I hope that I have not too badly travestied the essay in this brief account. Its relevance to war poetry (and, for that matter, all artistic representations of war) is profound. Think of the de rigueur teaching of 'Dulce et Decorum Est' in hushed tones to sombre teens. We need to acknowledge, as Owen himself acknowledged, that war can be (among other things) exhilarating, that we take pleasure in its portrayal, that the successful transformation of atrocity into art is necessarily delightful. Until we recognise the ambiguous motivations of a sympathy which is always spectatorial, we fail to appreciate the war poets' daring, and the reasons for our own attraction to it. The work of art, Bromwich tells us, 'matters because it brings its audience close to a scene of risk.'
Very interesting and crisply expressed, Tim, as ever. Burke's comments, by the way, make me think of the maxims of La Rochefoucauld about the innate human desire to relish other people's distress. But I am sure all your readers will be looking up this essay by Bromwich.
ReplyDeleteI hadn't thought of La Rochefoucauld, Nick. That's a very good point. In recent times we have Susan Sontag's Regarding the Pain of Others, which I find inspiring and infuriating in roughly equal measure.
ReplyDeleteIt's a subject which sits at the core of our experience of war poetry (and war films, etc.), and yet it's rarely discussed --- certainly not in classes on 'Dulce et Decorum Est'!
I'm wondering if it's fair to generalize. Certainly for some, there is a vicarious excitement to be had "rubber necking" something as dramatic as war,but equally there are those who look to understand this streak of our nature that allows war to be viable. This quest cannot be mistaken for pleasure seeking.
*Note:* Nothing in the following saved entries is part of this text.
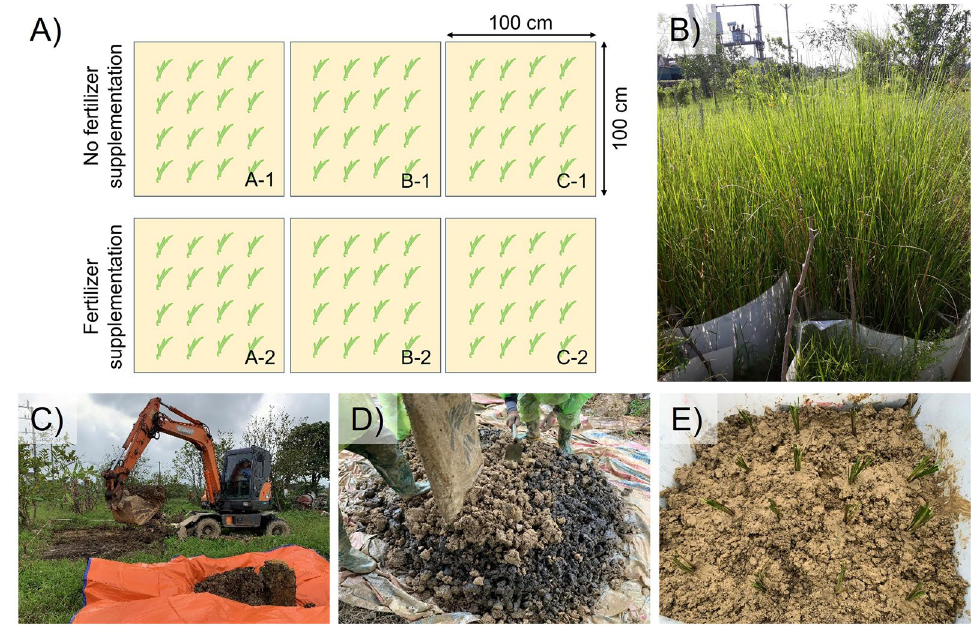
Figure 1. The field trial design. ( A ) Experimental layout; ( B ) selected fresh vetiver before planting; ( C ) soil excavation; ( D ) soil mixing with iron oxide nanomaterials; and ( E ) an experimental lot with vetiver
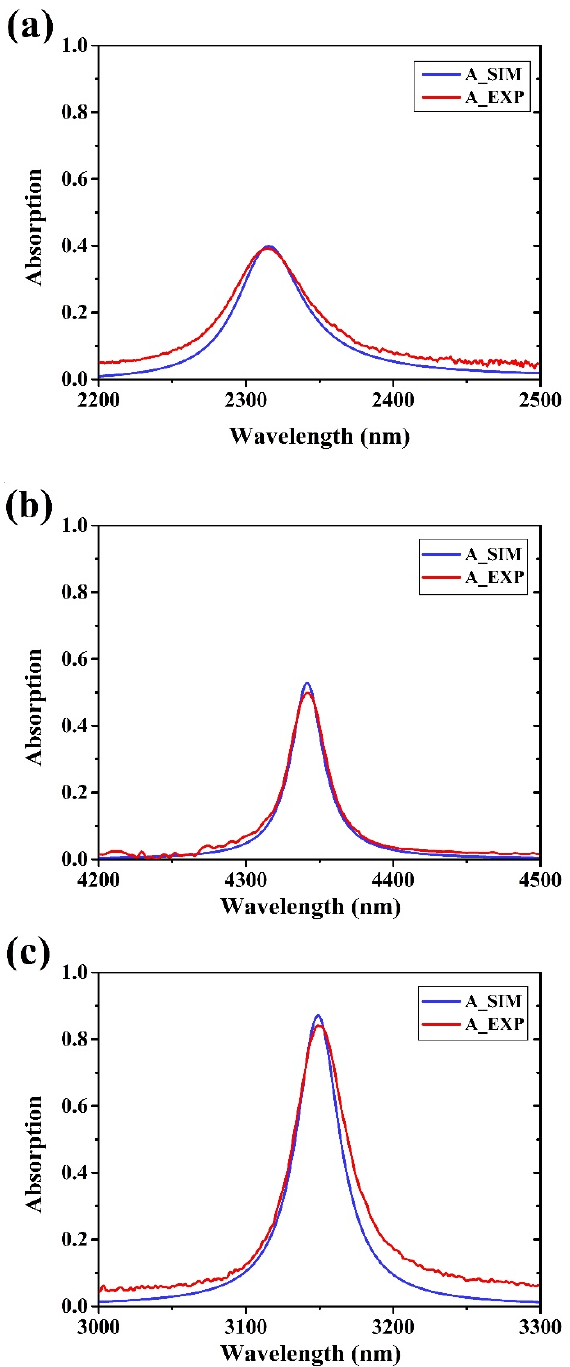
Figure 8. Comparison between simulated and experimental absorption curves of single layer graphene inside the Fabry–Perot filters: ( a ) symmetric FP1, ( b ) asymmetric FP2, and ( c ) asymmetric reflective FP3.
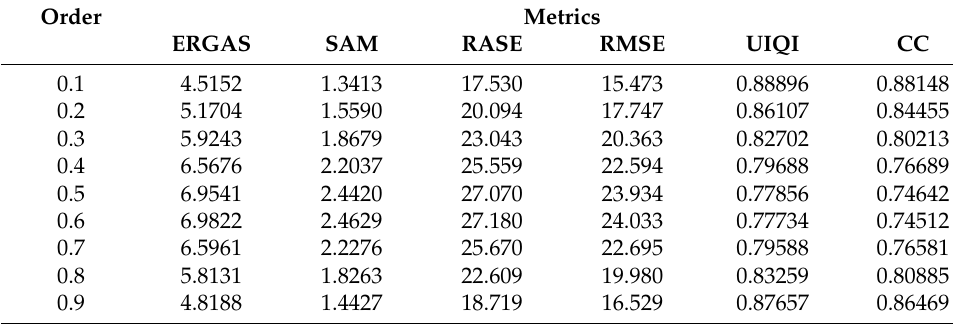
Table 3. Results for computing derivative using an incorrect mask proposed in [21].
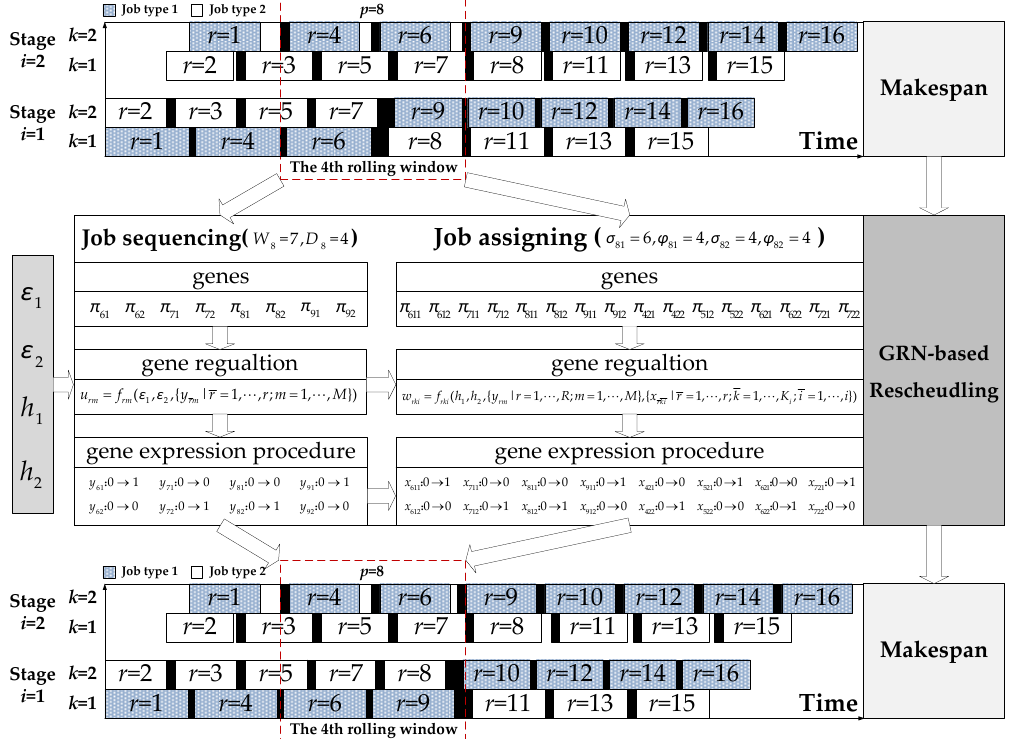
Figure 6. An example of GRN ‐ based rescheduling solution ( M = 2, I = 2, k 1 = 2, k 2 = 2, R = 16, d 1 = 8, d 2 = 8).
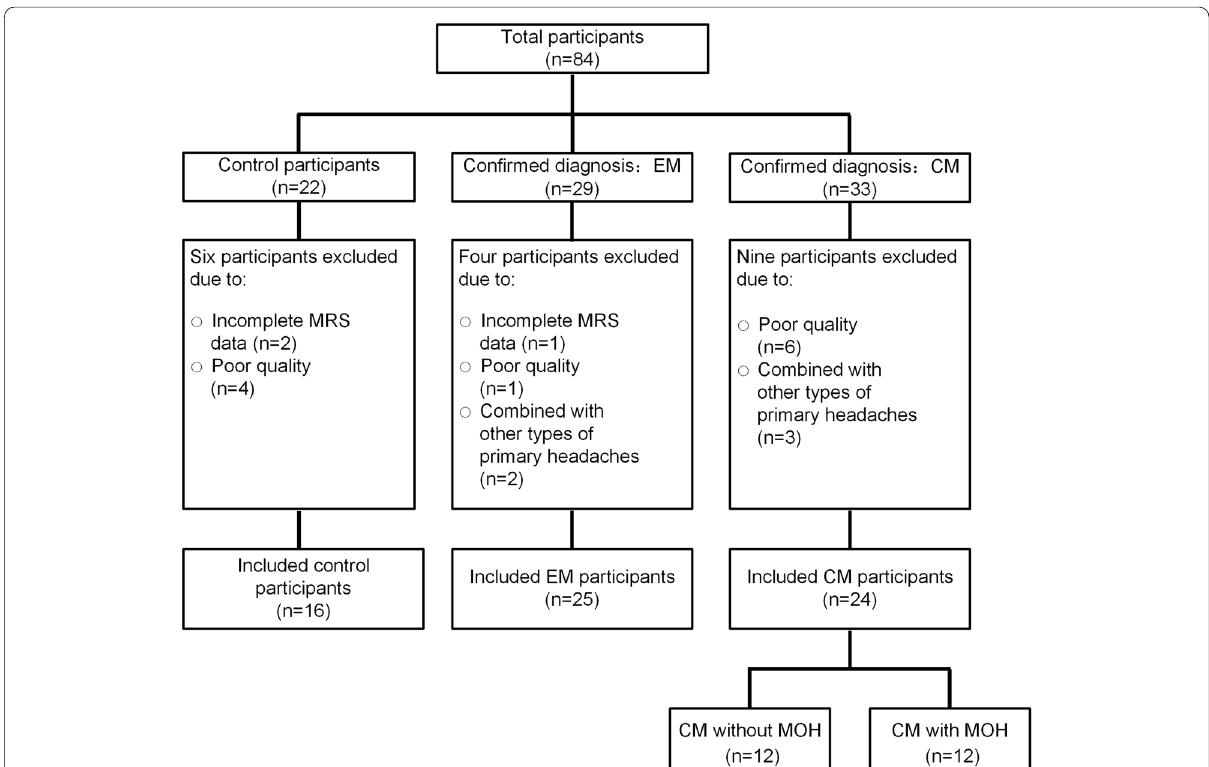
Fig. 2 Flow of the participants during the study. Abbreviations: CM, chronic migraine; EM, episodic migraine; MOH, medication overuse headache; MRS, magnetic resonance spectroscopy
ReplyDeletePersonally, I go to war as witness, though not as partaker (i.e. as soldier). Am I seeking thrills? What compels me? I honestly can't answer. Thrills I doubt very much. This may sound corny, but I feel called to this somehow. And as a nobody, there will be little reward-no fame, no fortune at the end of it. It has already cost me far too much personally, and yet I still want to go.